It's About Time To Start Your Erroneous Paper Report.

Here are some examples of suitable topics:

Reports that actin and/or myosin fibers literally contract (in the sense of shortening in length, instead of sliding past each other.

Reports of actual contraction of fibers inside flagella and/or cilia (again, instead of sliding filaments).

Reports that bacterial flagella undulate, like miniature versions of eukaryotic flagella.

Reports that proteins are synthesized by proteases surrounded by very high concentrations of free amino acids. (You CAN make them that way, but you just get random sequences of amino acids).

Interpretations of mitochondrial and/or chloroplast structure (and ATP synthesis) that were made before the chemiosmotic hypothesis was proposed and (10 years later!) became generally accepted.

Papers about the causes and best treatment of ulcers that were published before acceptance of Helicobacter pylori as the major cause.

The best strategy is to focus on major breakthroughs (Kuhn's "Paradigm Shifts"), when revolutionary changes occurred in beliefs about any particular biological phenomena. Then find published research papers on that subject before the breakthrough occurred.

Nature, Science and PNAS have yearly or bi-yearly indexes of topics. These can sometimes be more useful than on-line searches. Please do not ask librarians for help on this project. For one thing, it is somewhat unfair to other students. In the past, they have consistently given bad advice, such as steering students to examples of fraud. Hardly any of them can grasp the idea of seeking out examples of research that reached mistaken conclusions that were plausible, convincing and often for a long time, but which have turned out to be wrong. Consider that about 10% of concepts that we now accept (and teach) as certainties, will eventually be disproven, perhaps by you. Most breakthroughs are replacement of one kind of explanation by a very different one. Please notice that the purpose is to study the process by which breakthrough discoveries get made. We should realize that few major discoveries replace nothing; scientists usually had some other explanation, that they confidently accepted as proven. Before that explanation became accepted, there was usually some earlier explanation, that also seemed certain, until a better idea came along. Such previous explanations can often be so ingenious, and so plausible, they can almost convince you. If you like "alternative futures" science fiction, you should enjoy this assignment.

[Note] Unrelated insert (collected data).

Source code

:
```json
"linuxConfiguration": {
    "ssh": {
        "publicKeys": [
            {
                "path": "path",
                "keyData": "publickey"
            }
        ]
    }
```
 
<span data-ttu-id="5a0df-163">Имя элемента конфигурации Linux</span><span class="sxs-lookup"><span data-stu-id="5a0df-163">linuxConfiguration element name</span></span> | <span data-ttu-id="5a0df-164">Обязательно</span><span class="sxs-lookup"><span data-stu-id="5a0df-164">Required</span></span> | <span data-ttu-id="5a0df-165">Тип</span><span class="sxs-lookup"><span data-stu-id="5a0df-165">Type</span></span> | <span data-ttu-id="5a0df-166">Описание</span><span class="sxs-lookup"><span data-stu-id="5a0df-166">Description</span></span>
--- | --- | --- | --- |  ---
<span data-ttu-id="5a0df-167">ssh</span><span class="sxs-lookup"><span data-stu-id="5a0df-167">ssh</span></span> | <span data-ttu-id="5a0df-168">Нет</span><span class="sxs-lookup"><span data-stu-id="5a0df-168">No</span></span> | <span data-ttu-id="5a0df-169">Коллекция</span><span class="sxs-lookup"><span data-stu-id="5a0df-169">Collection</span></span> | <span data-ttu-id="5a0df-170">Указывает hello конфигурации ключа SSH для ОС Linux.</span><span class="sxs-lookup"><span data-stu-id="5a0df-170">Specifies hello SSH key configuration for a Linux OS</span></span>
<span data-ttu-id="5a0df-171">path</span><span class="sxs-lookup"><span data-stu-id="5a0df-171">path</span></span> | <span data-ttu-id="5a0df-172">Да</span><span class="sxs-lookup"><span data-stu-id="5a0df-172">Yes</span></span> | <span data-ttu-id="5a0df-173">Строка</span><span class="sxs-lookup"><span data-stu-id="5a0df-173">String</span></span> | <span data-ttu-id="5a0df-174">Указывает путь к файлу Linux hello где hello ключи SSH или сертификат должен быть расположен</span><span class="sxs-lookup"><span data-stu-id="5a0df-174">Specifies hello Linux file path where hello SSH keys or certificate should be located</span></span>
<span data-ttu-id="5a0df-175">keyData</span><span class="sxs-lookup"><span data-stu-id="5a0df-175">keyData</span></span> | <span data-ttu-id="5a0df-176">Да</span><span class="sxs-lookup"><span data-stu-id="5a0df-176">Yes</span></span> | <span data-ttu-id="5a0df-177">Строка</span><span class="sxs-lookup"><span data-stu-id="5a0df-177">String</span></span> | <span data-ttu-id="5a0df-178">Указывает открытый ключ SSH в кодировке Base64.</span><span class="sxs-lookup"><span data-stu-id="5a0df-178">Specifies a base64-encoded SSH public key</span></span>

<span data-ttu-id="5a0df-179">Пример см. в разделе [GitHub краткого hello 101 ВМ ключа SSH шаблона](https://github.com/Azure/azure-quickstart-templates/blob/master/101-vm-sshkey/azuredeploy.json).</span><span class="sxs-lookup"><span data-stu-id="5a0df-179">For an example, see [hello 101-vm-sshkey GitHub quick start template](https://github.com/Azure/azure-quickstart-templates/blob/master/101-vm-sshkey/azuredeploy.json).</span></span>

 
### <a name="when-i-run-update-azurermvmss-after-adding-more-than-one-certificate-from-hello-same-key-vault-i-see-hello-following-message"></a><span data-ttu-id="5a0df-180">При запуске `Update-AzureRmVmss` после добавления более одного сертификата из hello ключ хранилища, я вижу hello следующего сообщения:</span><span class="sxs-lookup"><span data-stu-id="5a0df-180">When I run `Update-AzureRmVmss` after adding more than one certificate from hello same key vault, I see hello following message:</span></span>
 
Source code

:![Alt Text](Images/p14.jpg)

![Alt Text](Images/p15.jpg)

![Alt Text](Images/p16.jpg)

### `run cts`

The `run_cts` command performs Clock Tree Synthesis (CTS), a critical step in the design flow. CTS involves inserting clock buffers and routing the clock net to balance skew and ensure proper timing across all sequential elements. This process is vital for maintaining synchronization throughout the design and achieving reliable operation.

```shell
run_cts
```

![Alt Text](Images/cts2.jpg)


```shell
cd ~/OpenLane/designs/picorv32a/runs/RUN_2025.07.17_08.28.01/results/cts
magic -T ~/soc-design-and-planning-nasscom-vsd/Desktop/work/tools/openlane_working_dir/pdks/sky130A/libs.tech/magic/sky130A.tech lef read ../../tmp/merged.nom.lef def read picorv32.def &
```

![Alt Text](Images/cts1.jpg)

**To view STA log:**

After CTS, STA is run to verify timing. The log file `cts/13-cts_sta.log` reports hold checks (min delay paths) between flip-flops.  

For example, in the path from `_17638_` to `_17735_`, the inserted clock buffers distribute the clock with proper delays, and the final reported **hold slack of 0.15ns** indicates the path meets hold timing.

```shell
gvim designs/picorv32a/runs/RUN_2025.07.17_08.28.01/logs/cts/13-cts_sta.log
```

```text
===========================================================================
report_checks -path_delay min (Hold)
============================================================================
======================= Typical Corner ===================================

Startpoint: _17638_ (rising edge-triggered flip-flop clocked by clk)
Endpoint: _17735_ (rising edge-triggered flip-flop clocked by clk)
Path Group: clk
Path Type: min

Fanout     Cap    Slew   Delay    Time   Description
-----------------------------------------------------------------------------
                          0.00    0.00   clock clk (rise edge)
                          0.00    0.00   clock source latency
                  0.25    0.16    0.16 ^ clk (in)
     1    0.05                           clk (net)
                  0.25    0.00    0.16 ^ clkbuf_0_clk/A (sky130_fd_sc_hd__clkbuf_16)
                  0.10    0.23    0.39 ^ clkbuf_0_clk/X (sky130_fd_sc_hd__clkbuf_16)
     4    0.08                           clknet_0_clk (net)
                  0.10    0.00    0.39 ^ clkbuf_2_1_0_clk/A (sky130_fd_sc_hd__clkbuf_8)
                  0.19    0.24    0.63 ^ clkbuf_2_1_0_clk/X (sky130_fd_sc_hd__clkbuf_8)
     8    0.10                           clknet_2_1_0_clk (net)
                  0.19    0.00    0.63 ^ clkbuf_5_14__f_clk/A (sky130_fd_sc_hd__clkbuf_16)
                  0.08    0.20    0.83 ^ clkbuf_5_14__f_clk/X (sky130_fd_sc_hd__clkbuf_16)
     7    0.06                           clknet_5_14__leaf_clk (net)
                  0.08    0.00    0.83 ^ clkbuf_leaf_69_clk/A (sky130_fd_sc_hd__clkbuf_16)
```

EXAMPLES OF INAPPROPRIATE TOPICS, THAT YOU SHOULD NOT USE.
(But that many students in the past have thought would be OK).

Don't report on fraudulent papers, that turned out to be deliberate fakes. Examples of honest mistakes are what we want, because the demonstrate how plausible previous paradigms were, and how difficult it was to make breakthroughs.

Don't report on Beadle and Tatum's "one gene, one enzyme" concept, because they were making a big forward step.
I admit that many genes code for structural proteins, transcription factors, adhesion proteins, etc. but Beadle and Tatum successfully explained a whole bunch of eye color mutants in flies, and auxotrophic (amino acid requiring, etc.) mutations in Neurospora; indeed a large fraction of the genes that people were studying before WW II.

Don't report on changes in definitions. One student reported on a paper that discovered that AIDS is caused by (I forget the name exactly; some kind of leukemia virus) which was the name originally given to HIV.

Don't report that Hans Krebs originally claimed that his tricarboxylic acid cycle started with a seven carbon sugar, instead of a 6 carbon sugar. He was much closer to the truth than anyone else at the time.